How relationships affect other areas/ Transforming your relationship with Self
It was 2011 and my life was falling apart around me. The institution that I taught at was at the brink of a severe financial crisis. The job I that was my pride and joy for the past 5 years was suddenly in danger. My wife and I were battling our own personal crises since we discovered our new-born had severe congenital issues. I had always lived by the tenet that if you are good, if you do good, good things happen to you, too. In spite of all my efforts, everything I touched seemed to turn to ashes and I could not understand why I was being punished. Where did it all go wrong? What could I have done differently? My life at 30 was in shambles and I watched in disbelief as one domino toppled and everything around me started collapsing.
My pain and shattered confidence started to crystallise as resentment against my wife. I felt that she had no faith in my ability to set things right and I in turn felt acutely her lack of empathy and support. Gradually, this grew into a wall of silence between us. Faced with rejection and failure, I started to withdraw into my shell, increasingly becoming more averse to meeting people. I was easily irritated and avoided social interactions. I realized that I had not had a decent conversation with my wife for years together. I hit rock bottom when I realised that my son had no connection with me at all. I felt isolated from his life. My family life was a drudgery that I just wanted to escape.
Frustratingly, I was at a complete loss when I tried to think of ways of reversing the tide. All I could do was wait dejectedly for things to change on their own. My attitude was becoming increasingly defeatist and it affected every other sphere of my life. My job pivoted on reaching out to people but I was far from being in the right frame of mind to perform well.
The turning point for me was brought about by a set of circumstances at my new job. I had found employment as a part of a specialist team of corporate trainer. Our worked involved in-depth exploration of relationships of our trainees. As part of preparation for my work, I went through a series of extensive training sessions around 2015. The objective was to experience the training before delivering it to others. These sessions required in-depth, soul-baring conversations which required searing examinations of my own self. In many ways, it was easier to talk to relative strangers as we all discovered that no life was perfect and all of us struggled in different ways. We explored the concept of ‘locus of control’, did intensive exercises in elaborate open sessions. As we progressed on our journey, we each began to reconsider our own situations and slowly gain clarity. In these sessions lay my “Aha!” moment.

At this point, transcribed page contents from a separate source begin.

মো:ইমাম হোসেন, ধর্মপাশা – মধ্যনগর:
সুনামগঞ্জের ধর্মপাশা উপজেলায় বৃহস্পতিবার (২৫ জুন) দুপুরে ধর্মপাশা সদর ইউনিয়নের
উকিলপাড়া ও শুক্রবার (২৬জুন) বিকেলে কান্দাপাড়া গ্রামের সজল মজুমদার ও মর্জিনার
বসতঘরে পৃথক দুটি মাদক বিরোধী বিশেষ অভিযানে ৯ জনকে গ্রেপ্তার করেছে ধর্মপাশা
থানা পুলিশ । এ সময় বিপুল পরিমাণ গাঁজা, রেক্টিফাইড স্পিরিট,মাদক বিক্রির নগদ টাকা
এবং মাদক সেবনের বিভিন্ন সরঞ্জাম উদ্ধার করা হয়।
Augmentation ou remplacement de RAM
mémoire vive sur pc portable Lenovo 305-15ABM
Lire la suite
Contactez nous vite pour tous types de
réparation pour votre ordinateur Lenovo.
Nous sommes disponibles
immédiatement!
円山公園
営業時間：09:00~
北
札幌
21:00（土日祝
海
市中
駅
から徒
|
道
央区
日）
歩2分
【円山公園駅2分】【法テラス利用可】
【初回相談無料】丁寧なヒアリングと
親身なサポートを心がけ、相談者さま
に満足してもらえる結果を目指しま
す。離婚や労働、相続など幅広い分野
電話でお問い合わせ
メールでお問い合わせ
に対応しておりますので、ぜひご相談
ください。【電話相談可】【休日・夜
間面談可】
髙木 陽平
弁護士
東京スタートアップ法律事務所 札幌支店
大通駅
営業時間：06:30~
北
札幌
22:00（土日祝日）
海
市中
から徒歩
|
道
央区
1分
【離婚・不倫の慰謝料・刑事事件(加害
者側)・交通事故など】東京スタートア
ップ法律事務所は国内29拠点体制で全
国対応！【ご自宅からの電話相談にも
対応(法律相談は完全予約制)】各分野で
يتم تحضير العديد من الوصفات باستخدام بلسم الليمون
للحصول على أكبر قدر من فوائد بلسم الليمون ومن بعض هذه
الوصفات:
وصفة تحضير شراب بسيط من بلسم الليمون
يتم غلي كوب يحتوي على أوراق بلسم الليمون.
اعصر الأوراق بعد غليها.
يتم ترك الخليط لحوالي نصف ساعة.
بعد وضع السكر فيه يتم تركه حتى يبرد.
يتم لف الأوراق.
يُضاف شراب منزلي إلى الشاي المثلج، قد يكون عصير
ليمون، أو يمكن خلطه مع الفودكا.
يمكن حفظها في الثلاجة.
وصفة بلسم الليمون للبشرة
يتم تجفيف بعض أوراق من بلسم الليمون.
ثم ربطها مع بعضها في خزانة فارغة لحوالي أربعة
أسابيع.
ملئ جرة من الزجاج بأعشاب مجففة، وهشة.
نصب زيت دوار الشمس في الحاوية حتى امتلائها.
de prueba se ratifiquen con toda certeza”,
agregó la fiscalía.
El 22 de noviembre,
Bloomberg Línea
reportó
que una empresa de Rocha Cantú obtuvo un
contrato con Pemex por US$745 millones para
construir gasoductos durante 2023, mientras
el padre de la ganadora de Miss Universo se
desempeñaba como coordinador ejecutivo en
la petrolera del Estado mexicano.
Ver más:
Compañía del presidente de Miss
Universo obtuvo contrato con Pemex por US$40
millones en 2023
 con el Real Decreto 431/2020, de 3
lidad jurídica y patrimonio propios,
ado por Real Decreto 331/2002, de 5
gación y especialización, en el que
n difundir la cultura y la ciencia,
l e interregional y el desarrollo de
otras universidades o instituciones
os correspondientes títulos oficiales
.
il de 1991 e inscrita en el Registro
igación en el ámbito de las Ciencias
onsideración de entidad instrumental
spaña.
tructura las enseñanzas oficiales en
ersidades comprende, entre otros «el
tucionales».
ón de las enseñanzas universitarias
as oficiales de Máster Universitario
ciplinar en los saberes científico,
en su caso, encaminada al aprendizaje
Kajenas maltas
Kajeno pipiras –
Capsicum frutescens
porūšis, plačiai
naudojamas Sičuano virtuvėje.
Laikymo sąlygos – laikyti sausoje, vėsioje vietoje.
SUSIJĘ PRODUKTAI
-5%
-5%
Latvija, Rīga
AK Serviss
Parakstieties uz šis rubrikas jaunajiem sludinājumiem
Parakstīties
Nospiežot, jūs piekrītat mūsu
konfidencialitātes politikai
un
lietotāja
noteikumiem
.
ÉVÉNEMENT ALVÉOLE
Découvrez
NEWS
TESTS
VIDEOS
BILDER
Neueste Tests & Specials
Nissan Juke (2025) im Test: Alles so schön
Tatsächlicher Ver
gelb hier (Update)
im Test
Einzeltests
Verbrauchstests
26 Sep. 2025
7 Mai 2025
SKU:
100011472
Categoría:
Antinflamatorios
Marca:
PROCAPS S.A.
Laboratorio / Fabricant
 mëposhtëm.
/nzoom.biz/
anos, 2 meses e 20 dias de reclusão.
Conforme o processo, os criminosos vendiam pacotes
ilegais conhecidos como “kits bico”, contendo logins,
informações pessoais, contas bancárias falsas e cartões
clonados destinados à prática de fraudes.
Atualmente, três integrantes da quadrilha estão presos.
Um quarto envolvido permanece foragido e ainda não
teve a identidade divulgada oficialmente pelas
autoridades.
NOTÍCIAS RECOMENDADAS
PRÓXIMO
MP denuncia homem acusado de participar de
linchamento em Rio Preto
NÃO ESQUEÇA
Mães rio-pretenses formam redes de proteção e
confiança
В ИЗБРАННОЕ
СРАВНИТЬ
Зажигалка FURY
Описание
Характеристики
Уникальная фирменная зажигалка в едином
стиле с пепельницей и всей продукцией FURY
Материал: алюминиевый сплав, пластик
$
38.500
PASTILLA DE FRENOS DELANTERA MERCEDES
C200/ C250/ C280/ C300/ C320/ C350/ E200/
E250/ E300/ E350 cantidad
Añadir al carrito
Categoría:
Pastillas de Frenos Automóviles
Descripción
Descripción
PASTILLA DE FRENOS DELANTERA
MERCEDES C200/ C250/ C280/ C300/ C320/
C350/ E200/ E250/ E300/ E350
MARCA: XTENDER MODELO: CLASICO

I’d heard all of it before. “Take responsibility, take control”, “It’s a choice”, “You can choose to be happy” …. I’d tread that ground with well-meaning friends and concerned family members many, many times, but those conversations usually left brought no clarity and left me angry and defensive. The penny dropped now because of the focused and structured approach of problem solving.
As we shared our experiences and anchored each other’s transformations over the next few months, I found myself having honest conversations with myself, if not others. In this group, I had found the support to confront my realities and the strength to take the onus for my own life.
Things began to fall back into place over the next year as I made changes to my relationship with myself. Instead of wishing for my wife to understand me better, for the first time in years, I found the courage to start heart-to-heart conversations with her. I listened to her with empathy instead of letting the conversation reduce to perceived attacks and defensive responses. . I was no longer trying to find excuses to spend more time away from home. My marriage went back to being the calm and fulfilling centre of my world. Instead of waiting for things to change, I started looking for therapists to help us through these times and I planned a framework for getting my son back on track. I admitted I could not do it all alone and reached out to our families to pull together. My son is in school now and all of us are doing much better at handling his challenges. I’m back to being the outgoing guy I was and I am flourishing at work. All I took was good hard look inside and my world is right-side up again.
“Find someone to talk to. Friends and family make a wonderful support system, but you need someone who will listen without judgement.”